_EXTRACTED DATA_
┄┄┄┄┄┄
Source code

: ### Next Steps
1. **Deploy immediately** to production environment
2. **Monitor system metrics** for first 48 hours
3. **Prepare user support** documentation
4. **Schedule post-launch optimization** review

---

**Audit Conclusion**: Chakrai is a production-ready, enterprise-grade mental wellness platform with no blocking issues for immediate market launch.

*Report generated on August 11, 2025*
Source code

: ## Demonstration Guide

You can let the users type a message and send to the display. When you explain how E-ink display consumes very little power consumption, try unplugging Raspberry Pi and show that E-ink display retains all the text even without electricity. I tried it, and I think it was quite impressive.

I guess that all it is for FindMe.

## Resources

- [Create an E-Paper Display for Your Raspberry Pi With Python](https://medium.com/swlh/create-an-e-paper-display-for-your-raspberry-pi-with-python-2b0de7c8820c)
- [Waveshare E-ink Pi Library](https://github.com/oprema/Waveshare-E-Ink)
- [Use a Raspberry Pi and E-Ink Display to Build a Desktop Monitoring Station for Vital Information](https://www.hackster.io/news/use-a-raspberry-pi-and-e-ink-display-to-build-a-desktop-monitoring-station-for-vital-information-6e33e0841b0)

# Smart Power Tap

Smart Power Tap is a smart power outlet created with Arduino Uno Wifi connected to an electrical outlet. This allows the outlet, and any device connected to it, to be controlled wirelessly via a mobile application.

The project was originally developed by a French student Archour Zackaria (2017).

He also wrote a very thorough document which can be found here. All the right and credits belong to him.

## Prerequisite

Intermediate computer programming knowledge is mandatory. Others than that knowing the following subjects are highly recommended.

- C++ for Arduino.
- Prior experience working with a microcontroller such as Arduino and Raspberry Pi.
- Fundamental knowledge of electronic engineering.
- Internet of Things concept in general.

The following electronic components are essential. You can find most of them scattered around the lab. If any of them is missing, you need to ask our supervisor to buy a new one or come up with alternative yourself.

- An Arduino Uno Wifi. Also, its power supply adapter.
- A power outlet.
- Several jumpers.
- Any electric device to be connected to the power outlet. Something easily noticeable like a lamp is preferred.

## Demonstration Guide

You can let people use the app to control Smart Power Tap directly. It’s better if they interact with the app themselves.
┄┄┄┄┄┄
Search the listing for "Arduino" and copy each line holding it.

_SOLUTION TO THIS EXERCISE_
Smart Power Tap is a smart power outlet created with Arduino Uno Wifi connected to an electrical outlet. This allows the outlet, and any device connected to it, to be controlled wirelessly via a mobile application.
- C++ for Arduino.
- Prior experience working with a microcontroller such as Arduino and Raspberry Pi.
- An Arduino Uno Wifi. Also, its power supply adapter.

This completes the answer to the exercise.